?December 27, 2009
First Sunday After Christmas Day
Colossians 3:12-17

If God’s people wore a uniform, what would it look like? In our text is a three-fold description of God’s people. First, we are God’s chosen people. We are selected from every race and tribe, every rank and culture, highborn and low, from factory and farm, from shop and from ships at sea. We are selected to make up His own people.
Second, we are God’s Holy people. We are set apart for His sacred use. That’s what it means to be sanctified. We are separated from worldly defilement and reserved for divine use. The Levitical laws often repeated like a mantra, “Ye shall be holy unto me, for I the Lord your God am holy.” And the New Testament letters often repeated that refrain.

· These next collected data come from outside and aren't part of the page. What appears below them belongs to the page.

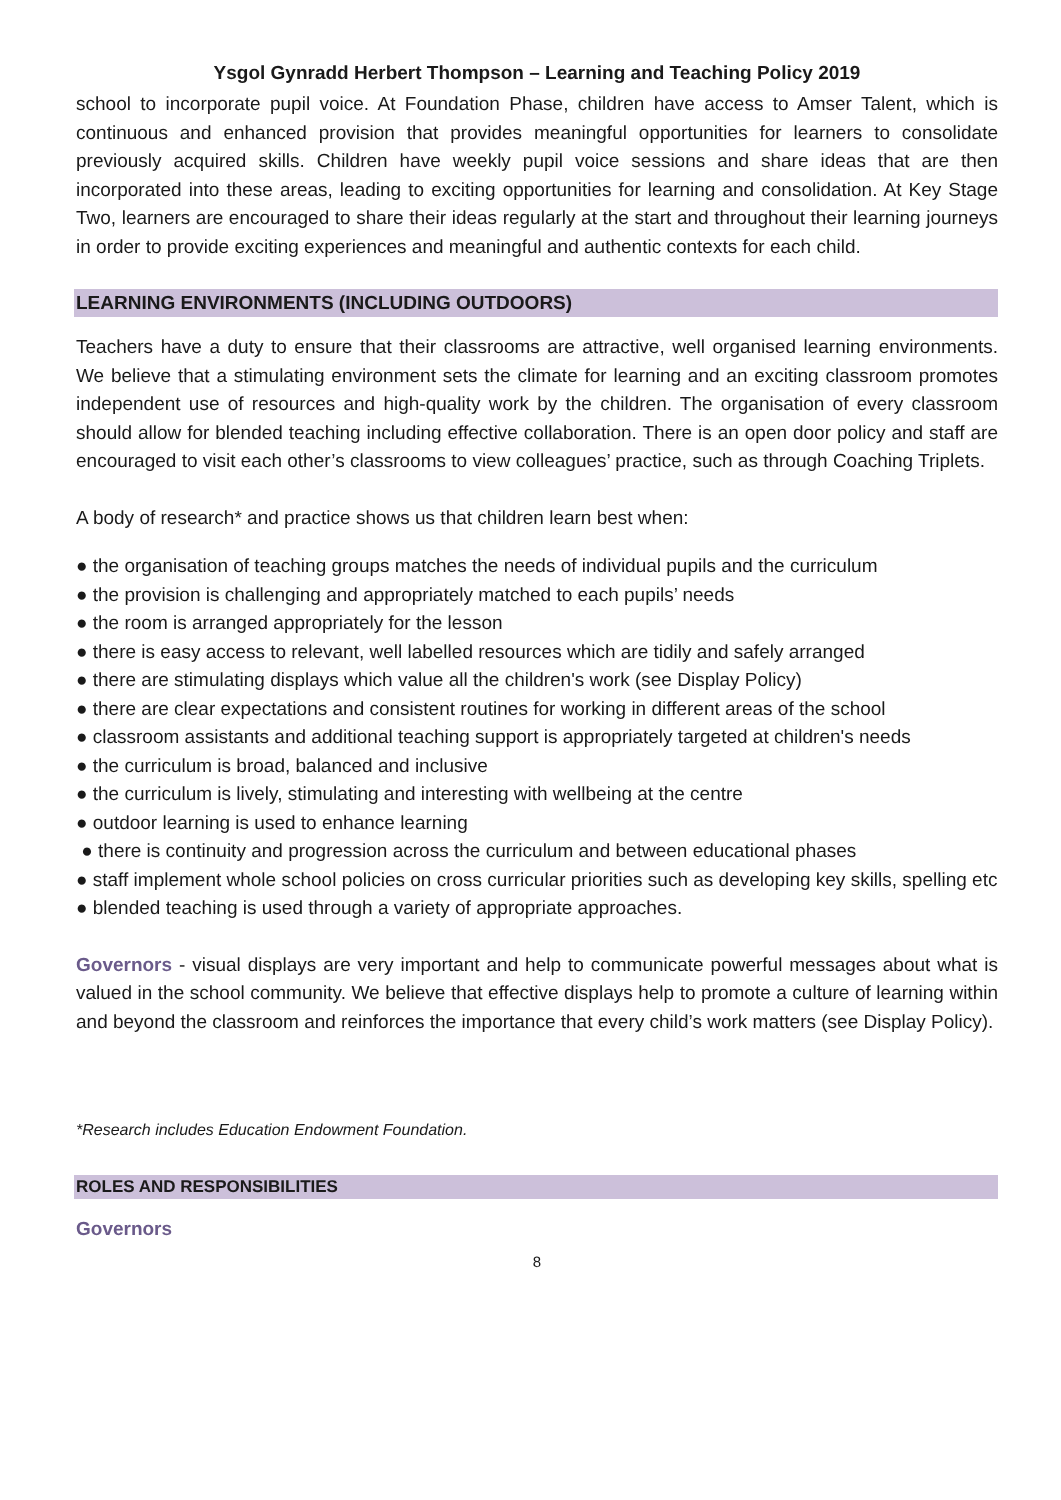Ysgol Gynradd Herbert Thompson – Learning and Teaching Policy 2019
school to incorporate pupil voice. At Foundation Phase, children have access to Amser Talent, which is continuous and enhanced provision that provides meaningful opportunities for learners to consolidate previously acquired skills. Children have weekly pupil voice sessions and share ideas that are then incorporated into these areas, leading to exciting opportunities for learning and consolidation. At Key Stage Two, learners are encouraged to share their ideas regularly at the start and throughout their learning journeys in order to provide exciting experiences and meaningful and authentic contexts for each child.
LEARNING ENVIRONMENTS (INCLUDING OUTDOORS)
Teachers have a duty to ensure that their classrooms are attractive, well organised learning environments. We believe that a stimulating environment sets the climate for learning and an exciting classroom promotes independent use of resources and high-quality work by the children. The organisation of every classroom should allow for blended teaching including effective collaboration. There is an open door policy and staff are encouraged to visit each other’s classrooms to view colleagues’ practice, such as through Coaching Triplets.
A body of research* and practice shows us that children learn best when:
● the organisation of teaching groups matches the needs of individual pupils and the curriculum
● the provision is challenging and appropriately matched to each pupils’ needs
● the room is arranged appropriately for the lesson
● there is easy access to relevant, well labelled resources which are tidily and safely arranged
● there are stimulating displays which value all the children's work (see Display Policy)
● there are clear expectations and consistent routines for working in different areas of the school
● classroom assistants and additional teaching support is appropriately targeted at children's needs
● the curriculum is broad, balanced and inclusive
● the curriculum is lively, stimulating and interesting with wellbeing at the centre
● outdoor learning is used to enhance learning
● there is continuity and progression across the curriculum and between educational phases
● staff implement whole school policies on cross curricular priorities such as developing key skills, spelling etc
● blended teaching is used through a variety of appropriate approaches.
Governors - visual displays are very important and help to communicate powerful messages about what is valued in the school community. We believe that effective displays help to promote a culture of learning within and beyond the classroom and reinforces the importance that every child’s work matters (see Display Policy).
*Research includes Education Endowment Foundation.
ROLES AND RESPONSIBILITIES
Governors
8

Third, we are God’s dearly loved people. The same word that John used to describe the relationship that marks the Father’s love for His only begotten Son is used also to describe God’s love for us.
Then there follows a list of graces that the Father means to adorn our lifestyle. There are seven of these in the list plus love, which binds them all together in perfect unity. We are called to “put on these graces” as if they are our uniform.
1. Compassion. This is a word that very often described Jesus. “When he saw the crowds, he had compassion on them” (Matthew 9:36; see also Matthew 14:14; Matthew 15:32). When Jesus saw the blind, He had compassion on them and touched their eyes and gave them sight. Recall in the parable of the waiting father that it was his compassion that propelled the father to run to receive the prodigal.
2. Kindness. While the concept is not at all strange to the Gospels, this particular Greek word does not appear in the Gospels and only three other times in the New Testament (2 Corinthians 6:6; Ephesians 2:7Titus 3:4). The word stresses the goodness and mercy of kindness, and it speaks of doing what is right or useful or beneficial.
3. Humility. In the prior chapter, Paul said much about a false humility of certain people caught up in self-imposed rituals vainly attempting to restrain sensual indulgence. Such pseudo-humility is useless. True humility, however, is a character trait that ought to adorn every believer.
4. Gentleness. This is not “meekness” (AV), if that brings to mind a character like Dickens’ Uriah Heap or the old Casper Milquetoast stereotype. Think instead of the perfect gentleman who said, “Neither do I condemn thee, go and sin no more.”
5. Patience. The Amplified Translation of Kenneth Wuest identifies this character quality as, “Patience which is tireless … and has the power to endure whatever comes with good temper.” In the KJV it is often translated “longsuffering.” When I was a child I was frequently criticized, and justly so, for impatience. The trials of life correct that in time. “Tribulation worketh patience.”
6. Forbearance. This is the ability to endure an irritating person, to give patient attention to someone who needs it but may not deserve it. Small children need and demand so much attention. Aren’t you glad the heavenly Father is not so easily driven to exasperation as we are with our little ones?
7. Forgiveness. In a parable of Jesus, two men were hopelessly in debt: “‘Neither of them had the money to pay him back, so he canceled the debts of both. Now which of them will love him more?’ Simon replied, ‘I supposed the one who had the bigger debt canceled'” (Luke 7:42-43).
To forgive is to deal generously with someone. It is to release a prisoner, to cancel a debt.
If these seven graces were the uniform of all Christians, we would still need one more to cap them off. In the Vietnam War, the Green Beret became a symbol of valor and loyalty to those who earned it. Men in the Special Forces wore it like a garland. For the Christian, love is such a cap for all the other graces. “Over all these virtues, put on love which binds them all together in perfect unity” (v. 14).